Hello @anupamaloke , these are the privileges of the account, which we are using:
XXXXXX# isi auth roles view XXXXXX
Name: XXXXXX
Description: XXXXXX
Members: XXXXXX
Privileges
ID: ISI_PRIV_LOGIN_CONSOLE
Permission: r
ID: ISI_PRIV_LOGIN_PAPI
Permission: r
ID: ISI_PRIV_LOGIN_SSH
Permission: r
ID: ISI_PRIV_AUTH
Permission: r
ID: ISI_PRIV_ROLE
Permission: r
ID: ISI_PRIV_DEVICES
Permission: r
ID: ISI_PRIV_EVENT
Permission: r
ID: ISI_PRIV_JOB_ENGINE
Permission: r
ID: ISI_PRIV_NETWORK
Permission: r
ID: ISI_PRIV_NFS
Permission: w
ID: ISI_PRIV_NFS_SETTINGS
Permission: r
ID: ISI_PRIV_PAPI_CONFIG
Permission: r
ID: ISI_PRIV_PERFORMANCE
Permission: r
ID: ISI_PRIV_QUOTA
Permission: w
ID: ISI_PRIV_QUOTA_SETTINGS
Permission: w
ID: ISI_PRIV_QUOTA_SUMMARY
Permission: w
ID: ISI_PRIV_SMARTPOOLS
Permission: r
ID: ISI_PRIV_SMB
Permission: r
ID: ISI_PRIV_SNAPSHOT
Permission: r
ID: ISI_PRIV_STATISTICS
Permission: r
ID: ISI_PRIV_IFS_BACKUP
Permission: r
ID: ISI_PRIV_IFS_RESTORE
Permission: r
ID: ISI_PRIV_NS_TRAVERSE
Permission: r
ID: ISI_PRIV_NS_IFS_ACCESS
Permission: r
XXXXXX#
Hi @anupamaloke we decided not to use the Powerscale Ansible modules any more.
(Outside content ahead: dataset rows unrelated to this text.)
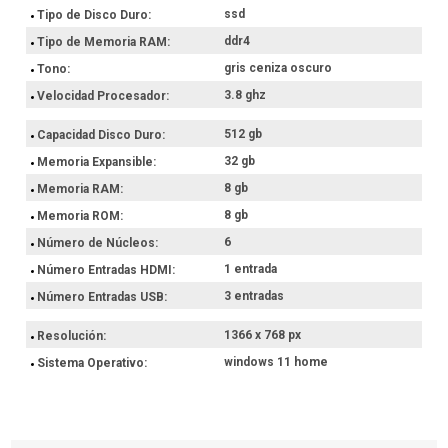
ssd
Tipo de Disco Duro
ddr4
Tipo de Memoria RAM
gris ceniza oscuro
Tono
3.8 ghz
Velocidad Procesador
512 gb
Capacidad Disco Duro
32 gb
Memoria Expansible
8 gb
Memoria RAM
8 gb
Memoria ROM
6
Número de Núcleos
1 entrada
Número Entradas HDMI
3 entradas
Número Entradas USB
1366 x 768 px
Resolución
windows 11 home
Sistema Operativo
We will instead switch to isi scripts, which give us the full power of the functionalities w/o the limitations of the Powerscale modules. I will therefore close this issue. Of course you are free to continue on your own if you think, that this is a general issue, but I'd rather not be involved with it any more.